Member of the Illinois House of Representatives from the 117th district
- Incumbent
- Assumed office January 9, 2019
- Preceded by: Natalie Phelps Finnie

Personal details
- Party: Republican
- Spouse: Holly Windhorst
- Alma mater: University of Illinois, Southern Illinois University
- Occupation: Attorney, politician
- Website: https://repwindhorst.com/

= Patrick Windhorst =

American politician from Illinois

Patrick Windhorst is an American politician from Illinois.
Windhorst is a Republican member of the Illinois House of Representatives for the 117th district, previously representing the 118th district before redistricting was enacted in 2021. His district represents the southeast corner of the state, including the towns of Harrisburg, Illinois, Metropolis, Illinois, West Frankfort, Illinois, and Golconda, Illinois.

== Education ==
Upon graduation from Massac County high school in Metropolis, Windhorst earned an associate degree from Shawnee Community College. In 1997, Windhorst earned a Bachelor of Science degree in journalism from University of Illinois at Urbana–Champaign. In 2000, Windhorst earned a JD degree from Southern Illinois University School of Law.

== Career ==
In 2000, Windhorst started his career as an attorney at Denton & Keuler, until 2004.
Windhorst was an elected State's Attorney for Massac County.
In the 2018 general election, Windhorst won the election and became a member of Illinois House of Representatives. Windhorst defeated appointed Democratic incumbent Natalie Phelps Finnie by a margin of 15.2 percentage points.
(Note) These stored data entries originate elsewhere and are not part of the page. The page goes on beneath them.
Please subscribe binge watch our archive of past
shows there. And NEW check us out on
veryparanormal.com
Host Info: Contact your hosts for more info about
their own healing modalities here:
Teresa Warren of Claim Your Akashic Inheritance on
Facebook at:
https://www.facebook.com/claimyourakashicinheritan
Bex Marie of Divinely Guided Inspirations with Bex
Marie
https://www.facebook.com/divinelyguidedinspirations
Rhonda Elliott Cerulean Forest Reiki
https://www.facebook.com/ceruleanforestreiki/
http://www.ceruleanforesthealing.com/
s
As of January 2025, Representative Windhorst is a member of the following Illinois House committees:

- Gun Violence Prevention (HGVP)
- Ethics & Elections Committee (SHEE)
- Judiciary - Criminal Committee (HJUC)
- Restorative Justice and Public Safety Committee (SHRJ)

==Electoral history==

Illinois 118th State House District Republican Primary, 2018
| Party |  | Candidate | Votes | % |
|---|---|---|---|---|
|  | Republican | Patrick Windhorst | 5,872 | 53.79 |
|  | Republican | Wes Sherrod | 2,882 | 26.40 |
|  | Republican | Samuel K. Stratemeyer | 2,163 | 19.81 |
| Total votes |  |  | 10,917 | 100.0 |

Illinois 118th State House District General Election, 2018
| Party |  | Candidate | Votes | % |
|---|---|---|---|---|
|  | Republican | Patrick Windhorst | 21,956 | 56.46 |
|  | Democratic | Natalie Phelps Finnie (incumbent) | 16,933 | 43.54 |
| Total votes |  |  | 38,889 | 100.0 |

== Personal life ==
Windhorst's wife is Holly Windhorst. They have two children.